You have the right idea that the total work done by gravitational forces will be zero for a virtual displacement.

However, your calculations of the displacements of B and the 1 kg mass are not correct. Can you explain how you got these answers?

 

[lowea001]

You have the right idea that the total work done by gravitational forces will be zero for a virtual displacement.

However, your calculations of the displacements of B and the 1 kg mass are not correct. Can you explain how you got these answers?

To be honest, not very well. I may have made many false assumptions as the whole concept of imaginary work confuses me at the moment. I know that weight A can be said to move down 1 really small unit. From there, I need to know the changes in heights of the other weights, and multiply all the weights by their respective changes in heights and equate them to zero. I know that if weight A moves down 1 unit and the angle 30° is preserved, the string must have been translated a distance of 2 units because 1/Sin30 = 2 = hyp = distance the string moved. Is this a false assumption? Or is the assumption that the angles are preserved false? I think I'm getting warmer. Kinda.

 

[lowea001]

Or maybe I need to use Pythagorean theorem.

 

[TSny]

Suppose the knot is moved vertically upward a distance dy from point a to point a' as shown below. The portion of the string that goes from the knot to the right pulley changes length from d to d'. Can you work out how much shorter d' is than d? You just need to get an expression that is accurate to first order in dy.

 

[haruspex]

Or maybe I need to use Pythagorean theorem.

The method I use is to think in terms of displacement (or velocity) components. If the knot above A moves straight down at some rate, what is the component of that in the direction of string going up to the left hand pulley? What is its component perpendicular to that string? Which of these will turn the pulley?

 

[TSny]

The method I use is to think in terms of displacement (or velocity) components. If the knot above A moves straight down at some rate, what is the component of that in the direction of string going up to the left hand pulley? What is its component perpendicular to that string? Which of these will turn the pulley?

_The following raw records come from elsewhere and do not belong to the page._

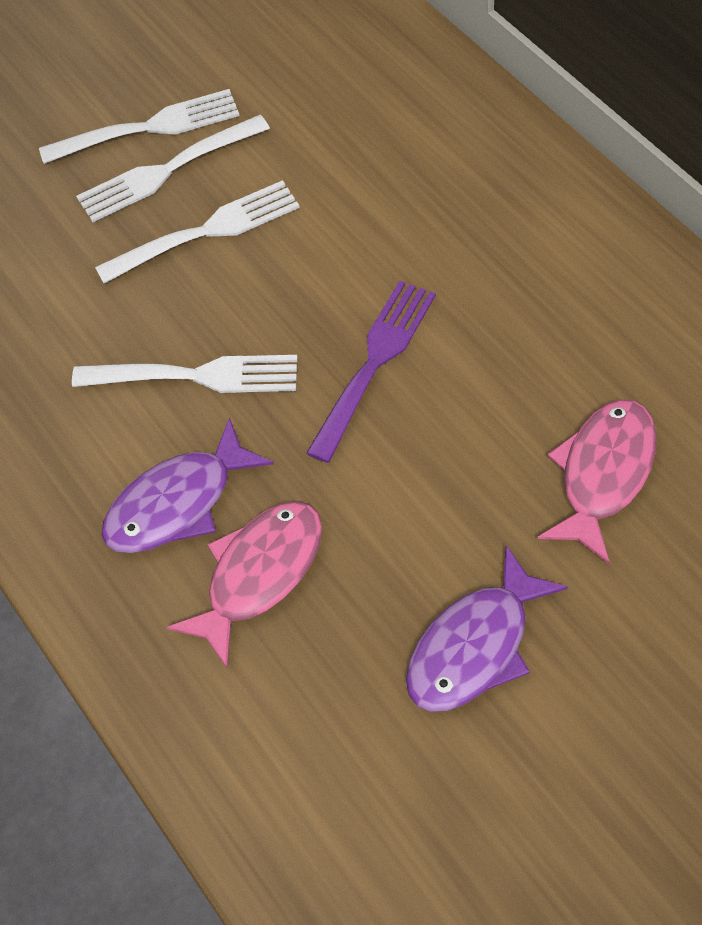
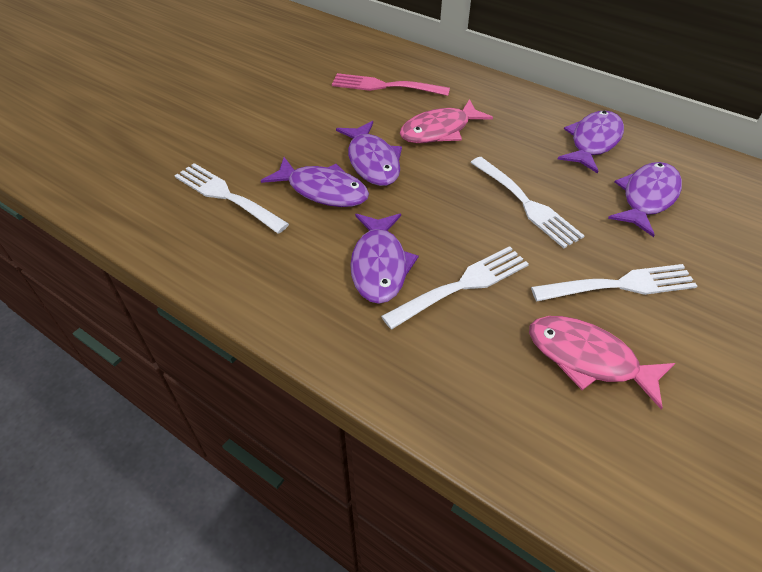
pink fork: none = 0 -> [332,73,450,96] = 1
purple fish: [101,417,274,553] [406,545,568,712] = 2 -> [261,157,369,207] [336,121,402,186] [350,214,419,304] [558,110,624,174] [608,162,682,237] = 5
purple fork: [306,281,436,463] = 1 -> none = 0

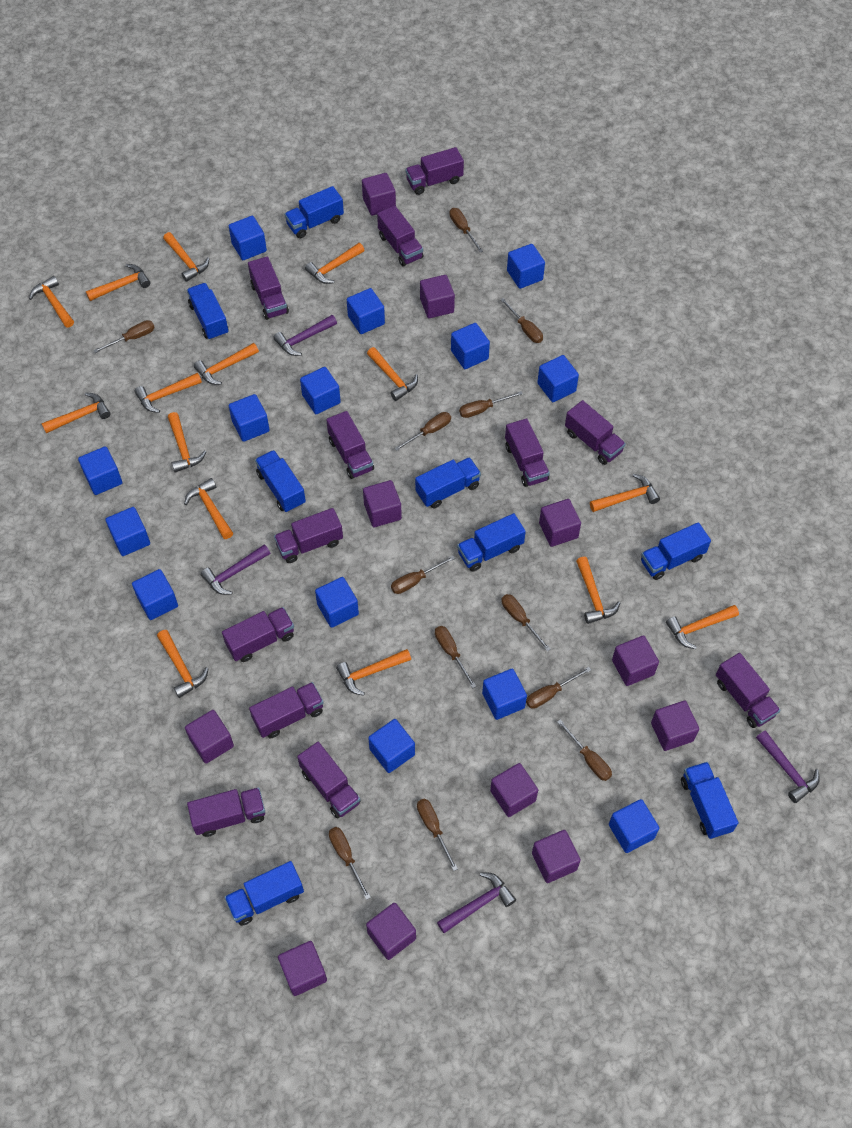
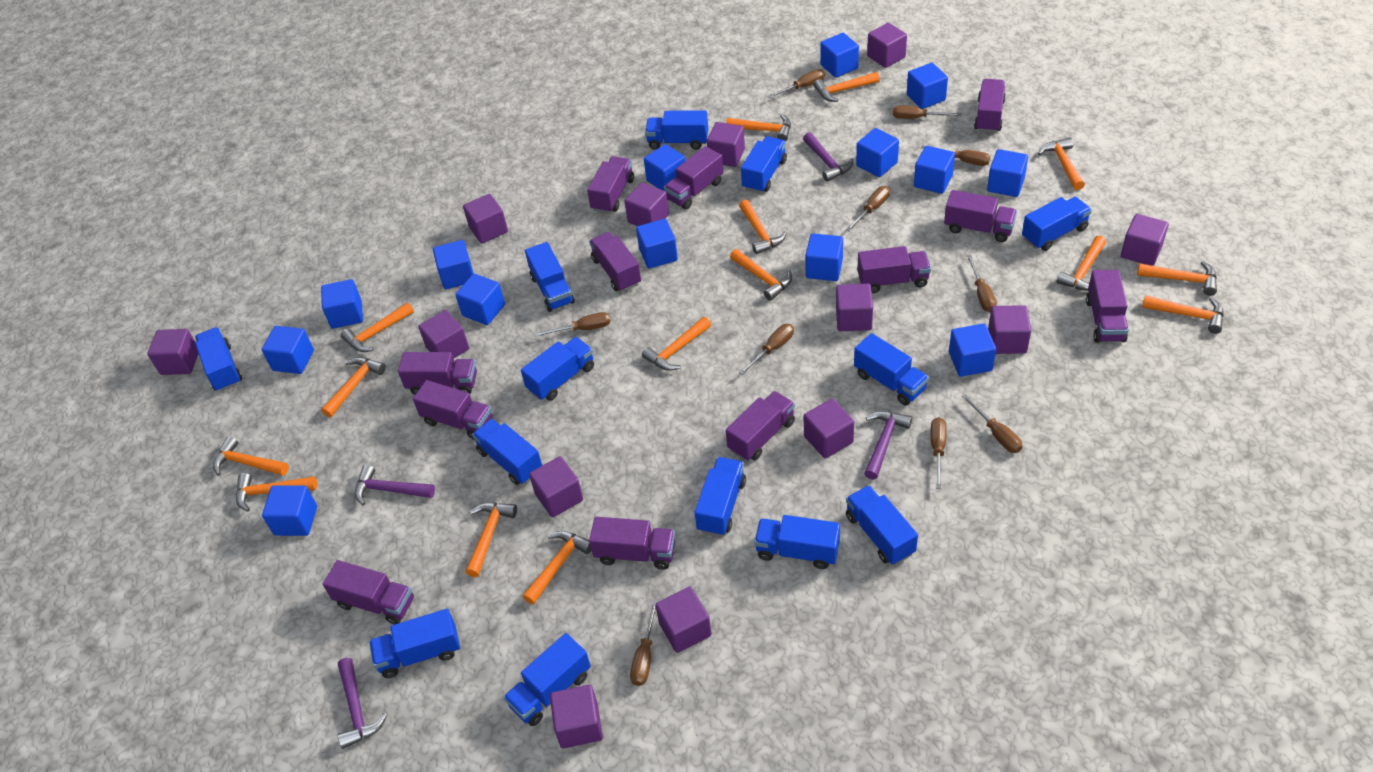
blue truck: [187,283,229,340] [224,861,304,926] [255,450,306,512] [285,186,344,238] [415,457,481,509] [457,513,526,572] [641,522,711,580] [681,762,738,839] = 8 -> [195,327,242,392] [369,609,460,678] [472,419,542,485] [503,633,591,726] [521,337,594,401] [525,242,575,312] [645,111,708,150] [695,457,746,536] [741,136,787,193] [754,515,840,569] [846,485,918,565] [854,333,929,405] [1022,197,1092,251] = 13
brown screwdriver: [94,320,155,353] [329,827,371,900] [391,556,455,594] [394,412,451,451] [417,799,458,871] [435,626,476,689] [449,208,483,253] [459,391,523,418] [500,298,543,343] [501,594,551,652] [526,667,591,709] [557,719,612,781] = 12 -> [535,312,610,337] [630,600,658,686] [739,324,794,375] [768,70,825,98] [846,186,890,232] [893,105,961,119] [921,145,990,166] [931,417,947,489] [962,394,1022,453] [967,255,997,312] = 10
purple cube: [185,710,234,764] [278,941,327,996] [362,173,396,216] [363,480,402,527] [366,903,416,960] [420,275,455,318] [490,763,538,817] [532,830,581,883] [539,499,581,547] [612,635,659,686] [651,701,699,751] = 11 -> [147,329,199,375] [418,310,469,358] [463,194,508,244] [529,456,583,517] [550,685,603,748] [624,183,669,226] [655,587,712,653] [707,122,745,167] [804,398,854,459] [836,284,873,331] [867,23,907,68] [988,305,1031,354] [1121,214,1169,266] = 13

Yes, that's a nice way to think about it.

 

[lowea001]

Yay I finally solved the question, thanks a lot guys. By doing what haruspex suggested, I found the components of the virtual velocities/displacement vectors that ran in the same direction as the pulley strings. Moving the knot horizontally means that the height of A doesn't change and you can just solve for B based on what the 1kg weight does and equating the total work done to 0. Then, I can substitute the value for B into the equation you get for the total work done from a vertical virtual velocity/displacement. Basically, it wasn't too tough after all. Thanks for your guidance.

Just out of curiosity Tsny, how would you find out how much shorter d' was than d in your diagram? Would you connect d to a' with a line perpendicular to d and treat the base of that triangle as the distance you're looking for?

 

[TSny]

Just out of curiosity Tsny, how would you find out how much shorter d' was than d in your diagram? Would you connect d to a' with a line perpendicular to d and treat the base of that triangle as the distance you're looking for?

Yes! Since dy is infinitesimal, the lines d and d' will be approximately parallel to the accuracy we need. So, dropping that perpendicular line as you suggest will give the the difference between d and d'. (See figure below.) d-d' will be how much mass B moves down.

 

[soj]

My approach was that the situation was to be considered in equilibrium, that is that A should oppose 2 equal horizontal forces in opposite directions:
being (1/2 . sqrt 3) on the left and (1/sqrt2 times B) on the right, giving B = sqrt3/sqrt2.
For A to stay in place and not being pulled up, its weight shoud equal the sum of the 2 vertical components of the left and right blocks, being left:(1/2) and right (1/sqrt2 times B).
The question asked was to explain things in terms of virtual work. Do I need to perform a thought experiment of moving the blocks, and if so how should that be done ?

 

[haruspex]

I need to perform a thought experiment of moving the blocks, and if so how should that be done ?

That is explained in posts #2 and #8.